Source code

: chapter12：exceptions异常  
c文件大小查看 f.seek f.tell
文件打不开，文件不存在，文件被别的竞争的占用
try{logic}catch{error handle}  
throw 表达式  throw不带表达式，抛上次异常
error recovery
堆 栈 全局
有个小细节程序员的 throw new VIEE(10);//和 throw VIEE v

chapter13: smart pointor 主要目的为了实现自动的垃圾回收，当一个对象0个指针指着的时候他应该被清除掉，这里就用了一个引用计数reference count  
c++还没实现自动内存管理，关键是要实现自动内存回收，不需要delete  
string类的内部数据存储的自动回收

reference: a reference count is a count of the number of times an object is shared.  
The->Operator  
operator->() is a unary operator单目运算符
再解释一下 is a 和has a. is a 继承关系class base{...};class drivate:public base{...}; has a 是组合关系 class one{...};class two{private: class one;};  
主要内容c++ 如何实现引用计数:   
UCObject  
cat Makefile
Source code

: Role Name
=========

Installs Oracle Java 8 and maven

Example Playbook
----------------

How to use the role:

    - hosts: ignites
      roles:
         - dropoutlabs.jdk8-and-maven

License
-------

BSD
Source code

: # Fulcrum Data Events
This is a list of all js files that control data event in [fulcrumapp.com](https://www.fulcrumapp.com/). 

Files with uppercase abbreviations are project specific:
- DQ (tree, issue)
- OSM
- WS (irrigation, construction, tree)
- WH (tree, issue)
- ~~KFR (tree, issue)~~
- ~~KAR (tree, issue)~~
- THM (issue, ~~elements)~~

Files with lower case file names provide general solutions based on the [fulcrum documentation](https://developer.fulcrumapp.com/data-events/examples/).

| URAIAN TUGAS |
Tuliskan ulang tanpa perubahan baris-baris catatan di atas, mulai dari baris yang memuat "How to use the" sampai dengan baris terakhir catatan, keduanya ikut disertakan.

| HASIL LATIHAN |
How to use the role:

    - hosts: ignites
      roles:
         - dropoutlabs.jdk8-and-maven

License
-------

BSD
Source code

: # Fulcrum Data Events
This is a list of all js files that control data event in [fulcrumapp.com](https://www.fulcrumapp.com/). 

Files with uppercase abbreviations are project specific:
- DQ (tree, issue)
- OSM
- WS (irrigation, construction, tree)
- WH (tree, issue)
- ~~KFR (tree, issue)~~
- ~~KAR (tree, issue)~~
- THM (issue, ~~elements)~~

Files with lower case file names provide general solutions based on the [fulcrum documentation](https://developer.fulcrumapp.com/data-events/examples/).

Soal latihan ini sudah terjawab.